The kangaroo market is in effect, but I haven't done much trading.
I gained a little empirical info on bonds. Going in, I bought bonds expecting to collect dividends and then get the principal at maturity. Some of my purchases quickly gained value based on etrade's "last sale" figure. This got me curious, since cashing out for the 10% gain some of them showed wouldn't be a bad month's work. I hit the button to solicit offers and within hours got quotes for $2-3 above my purchase price (per share or whatever) where the last sale showed about $10. That's too low-ball for me. I can wait.
Bounty of Blood
I just finished the new Borderlands DLC with J; Bounty of Blood.
I really dig the style: a mash up between a western and Japanese art/architecture. The story features heavy narration that captures the style and tropes of westerns pretty well.
That font is awesome. Relative to other content, the style on this one is fairly low-key, but feels more like a new experience than a reskin of the core game.
The DLC introduces new mechanics that are unlocked throughout the story:
Jump pads (well, kind of new)
Exploding walls that hide map progression and secrets
Warp points that make moving around the map a bit different
Flora you can melee to send out caustic balls or charm enemies
Nothing revolutionary, but a good variation on the standard BL gameplay.
We blasted through the story in a couple of sittings - pretty much on par with what DLCs have been and should be. The narration makes it dense enough to feel substantive, the plot is unambitious - these are a welcome change from the core game and previous DLC. The high country vibe and lack of tie-ins with the rest of the BL3 plot/universe make the DLC feel more like the first game.
After apologizing for memeing too heavily in BL2, Gearbox are back at it.
Naturally, where a western might have horses and cows, Bounty of Blood has lizard creatures. All the western tropes receive an adaptation - miracle tonics, cattle rustlers, cowboy wisdom, posses - as well as some other well-placed references. If this one isn't obvious, check the image url.
The lolbaters are back to exploring Europa by submarine.
After trying a few subs, we were fairly happy with the Mauser IV. It has a rail gun, shuttle, lots of storage, and a decent layout. Still, I thought the design could be improved on.
I fired up the editor, not sure what to expect. It's a bit unrefined, but it's not hard to become proficient. While the game/editor is about building something in a sandbox, a lot of the visual aspects of the sub don't actually matter. E.g. compartments ("hulls") aren't defined by walls and floors, but rather by meta information you provide.
There are a lot of undocumented rules, shortcuts, and best practices. These videos covered them pretty well. While it's tedious to wire the core and ballast pumps to the con, it's neat to see how open-ended that makes designs.
Sub design appealed to the lego kid in me, so I dove in (so to speak).
Inevitably you quickly start making 'assemblies'. Every design component is as primitive as can be - e.g. a storage locker has a space for an emergency light bar and nothing inside. So it's a huge time saver to affix said light and fill the locker with supplies appropriate for the part of the ship (dive, medical, engineering, etc.). No doubt the Steam workshop has a lot of these available - either explicitly or via loading up someone else's sub.

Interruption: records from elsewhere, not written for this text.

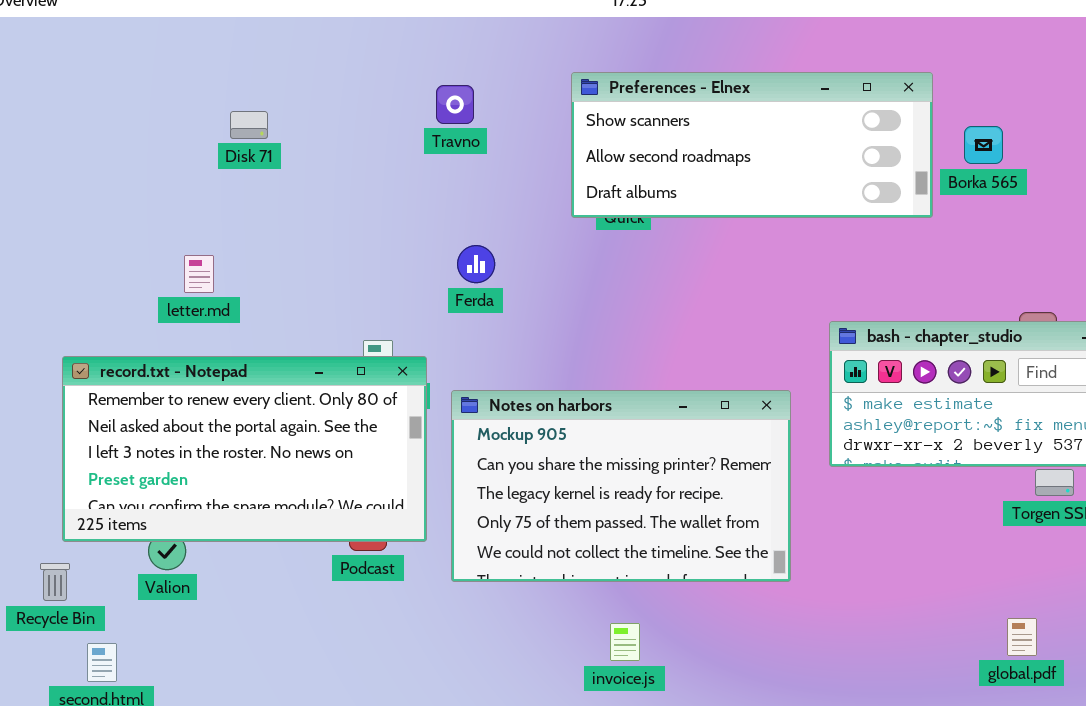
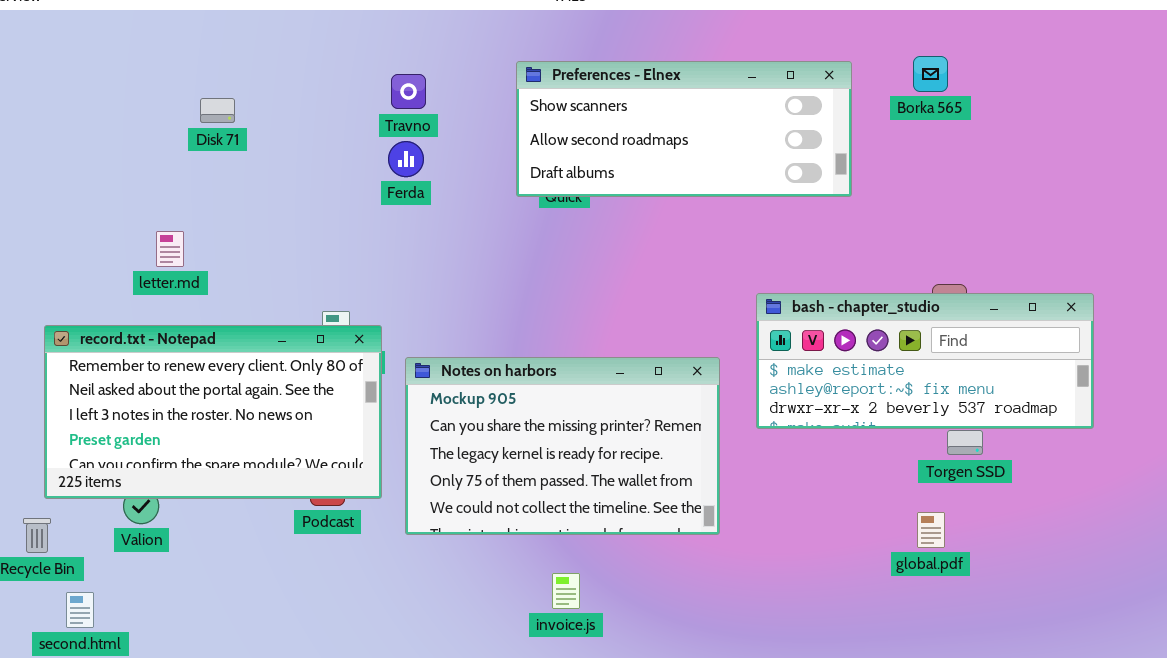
Borka 565: [964,126,1003,164] -> [913,56,948,92], moved
Ferda: [457,245,495,283] -> [388,141,424,177], moved
global.pdf: [1007,618,1037,656] -> [917,512,945,548], moved

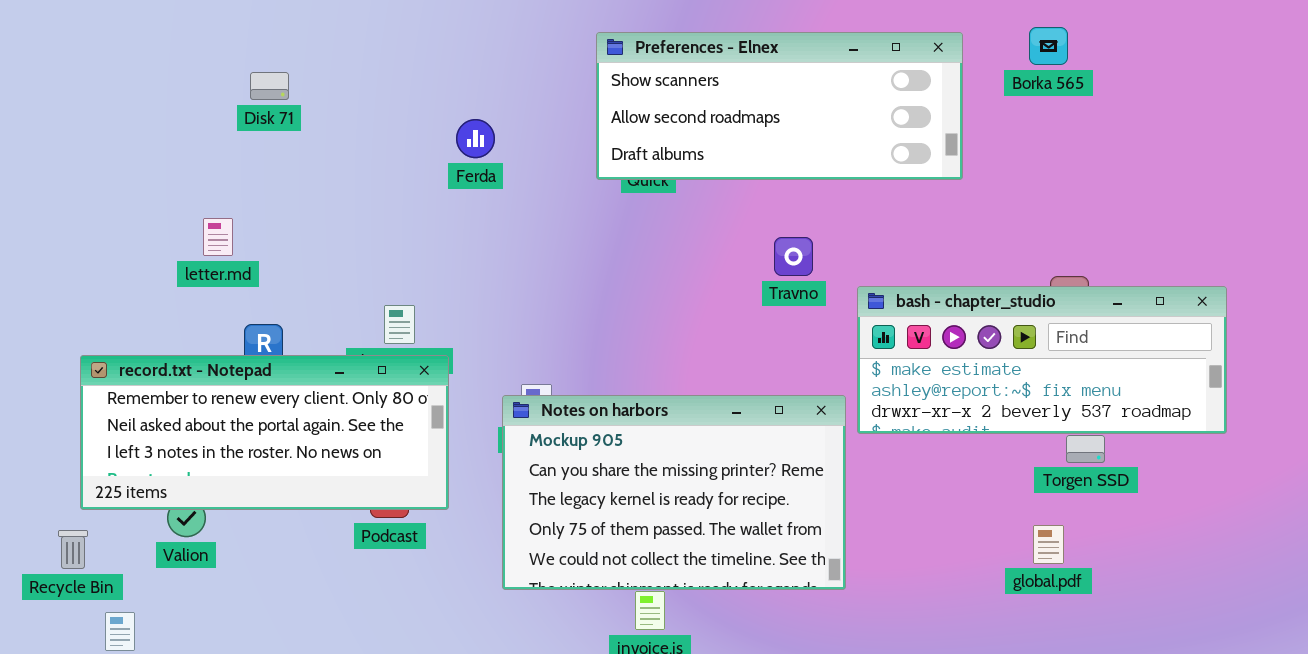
Travno: [391,74,426,109] -> [774,237,813,276], moved
record.txt - Notepad: [44,325,382,499] -> [80,355,449,510], resized
Notes on harbors: [405,357,720,535] -> [502,395,846,590], moved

Beyond simple shortcuts, what really gets the creative juices flowing is making the sub smart. That is, the game is a struggle against enemies and the elements, so there's massive opportunity for to give the crew a fighting chance through technology. In it's simplest form, this could be placing junction boxes near each other so the mechanic doesn't have to run all over the ship to keep the electricity flowing.

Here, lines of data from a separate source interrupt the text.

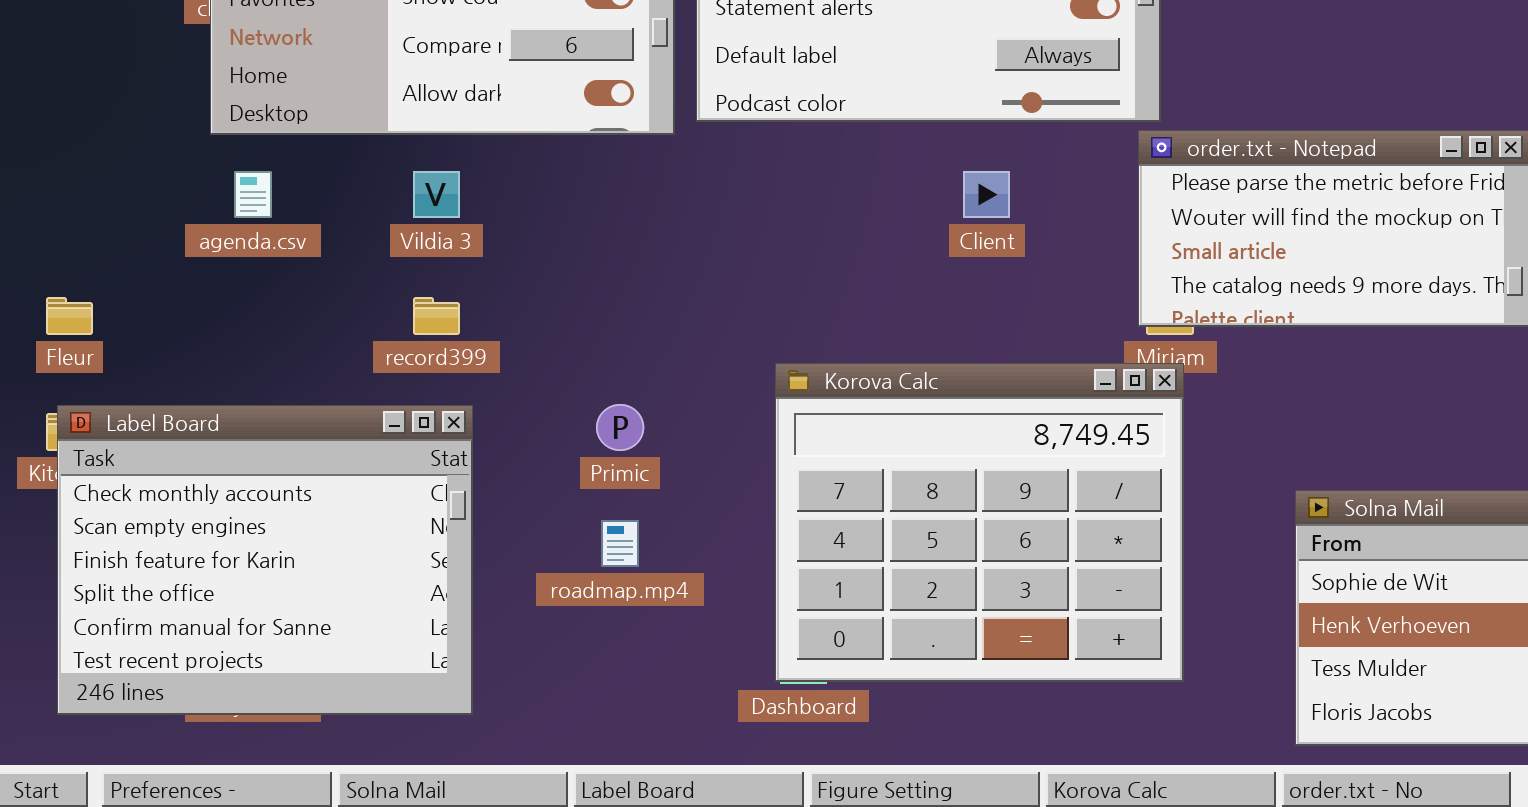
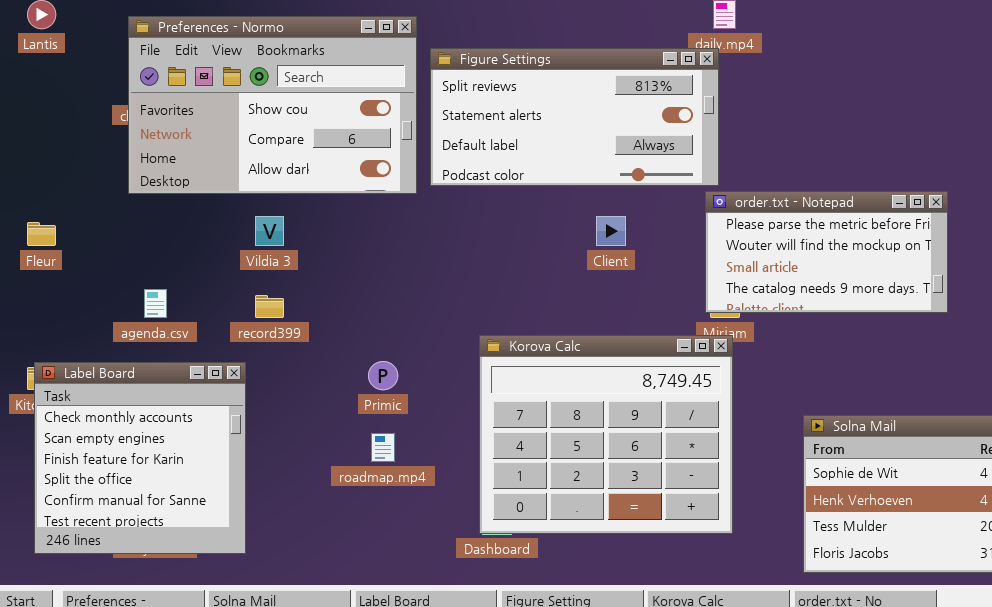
agenda.csv: [234,171,272,218] -> [144,289,167,318], moved
Fleur: [46,297,93,335] -> [27,222,56,246], moved
Label Board: [57,405,473,715] -> [34,362,246,554], resized

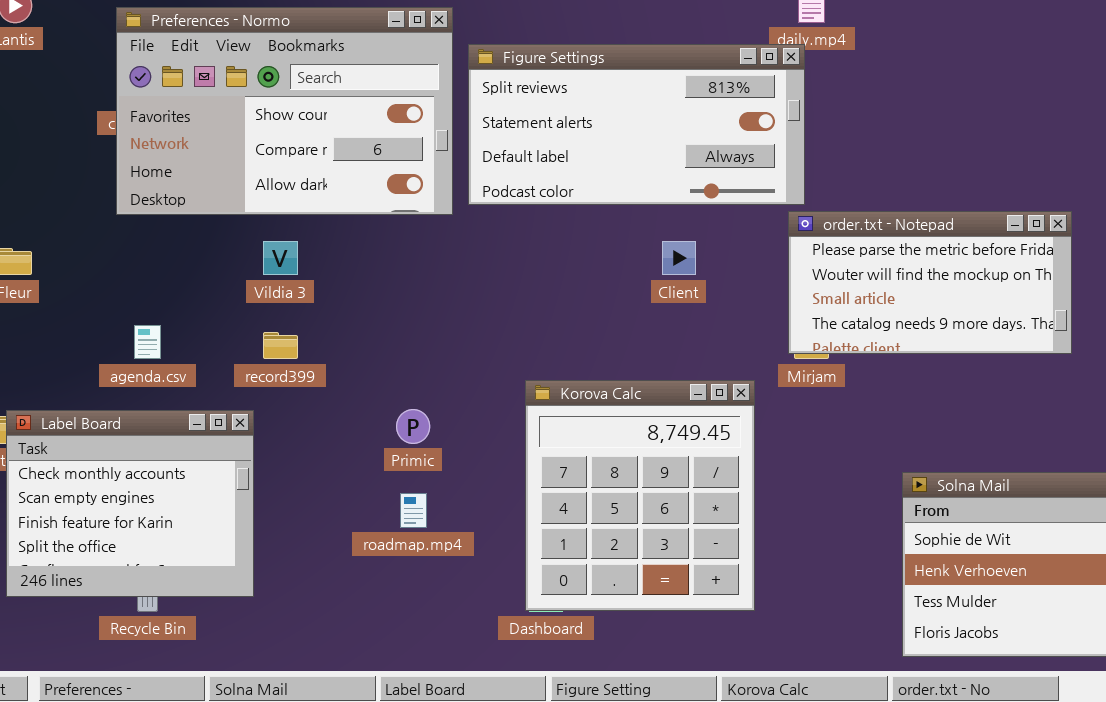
Korova Calc: [479,335,733,534] -> [525,380,755,611], resized
Label Board: [34,362,246,554] -> [6,410,254,597], resized

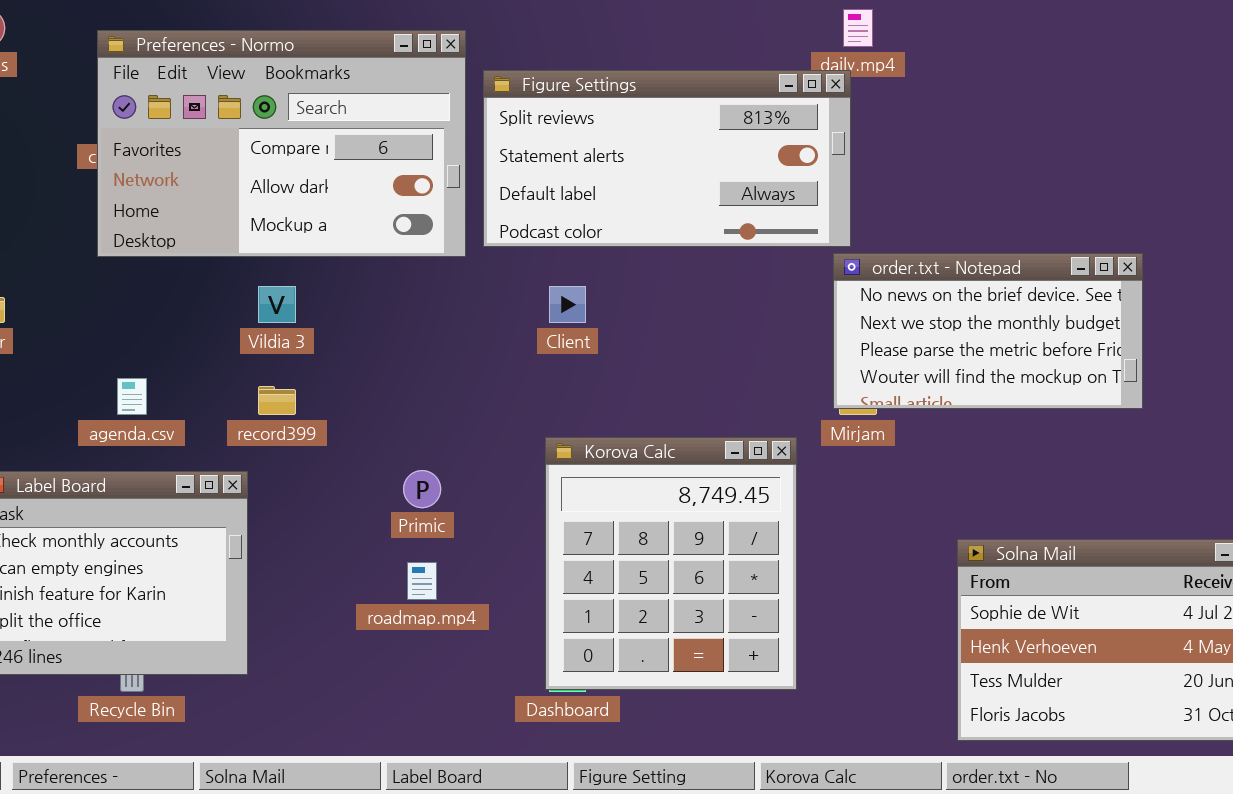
Preferences - Normo: [116,7,453,215] -> [97,30,466,257], scrolled down 1 row
order.txt - Notepad: [788,211,1072,354] -> [833,253,1143,409], scrolled up 2 rows
Client: [662,241,696,275] -> [549,286,586,323], moved

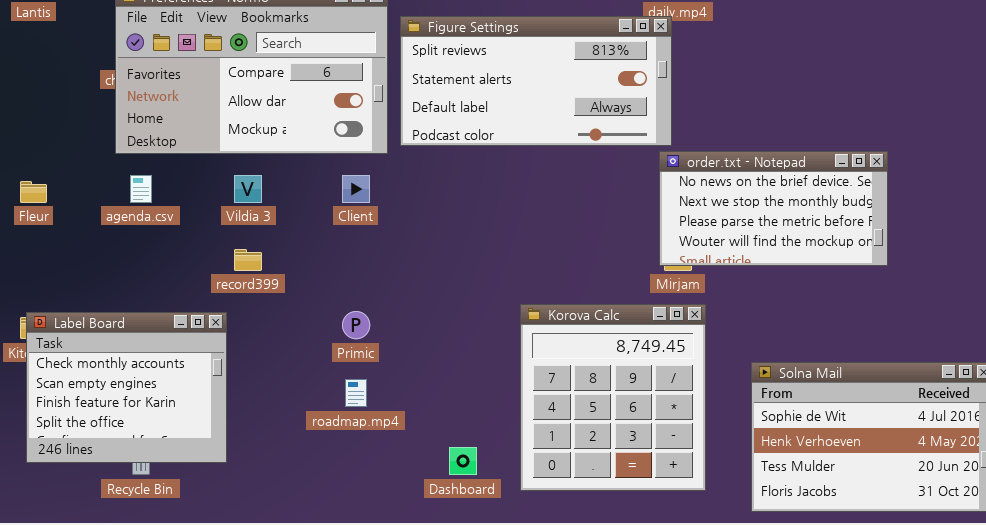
Client: [549,286,586,323] -> [342,175,370,203], moved
agenda.csv: [117,378,147,415] -> [130,175,152,203], moved
Korova Calc: [545,437,797,690] -> [520,304,706,491], moved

But in addition to combining physical stuff, Barotrauma supports Computer Engineering 101-style wiring. That is, doors have 'toggle_state', 'set_state', and 'state_out' breakouts that you can wire to buttons, motion sensors, flashing lights. Also available are integrated circuit primitives that allow things like logic to ensure airlock doors are in opposite states. With just a few more gates, you can have some pretty neat designs.
Batteries and supercapacitors don't need to pull 100% charge rate all the time, so with some logic and the 'set_charge' and 'charge_%' pins you can progressively back off the charging. Using a relay, you can ensure batteries don't discharge while your power core is operational.
My motion-triggered doors require manual activation if the water detector on the other side thinks you might get a faceful of Europan h2o.
A coilgun is nice, but when you sync two searchlights to it, tracking mudraptors is a much easier job. Divers also appreciate the extra light.
Manually triggering discharge coils typically requires visual confirmation of enemies and for the captain to be at the con. I wired up my zappers to trigger on proximity detection. This is particularly useful for those mudraptors that appear out of nowhere while in transit. The proximity sensor has an off switch for when divers might be nearby, although it's more fun to leave them enabled.
Integrating the physical and the electrical, a bilge chamber can be used to make airlock travel much faster. When the diver is ready to re-enter the sub, the airlock drains to the bilge and the interior door can open almost immediately.
Divinity is on pause while we do some shlooting, but I'm eager to get back.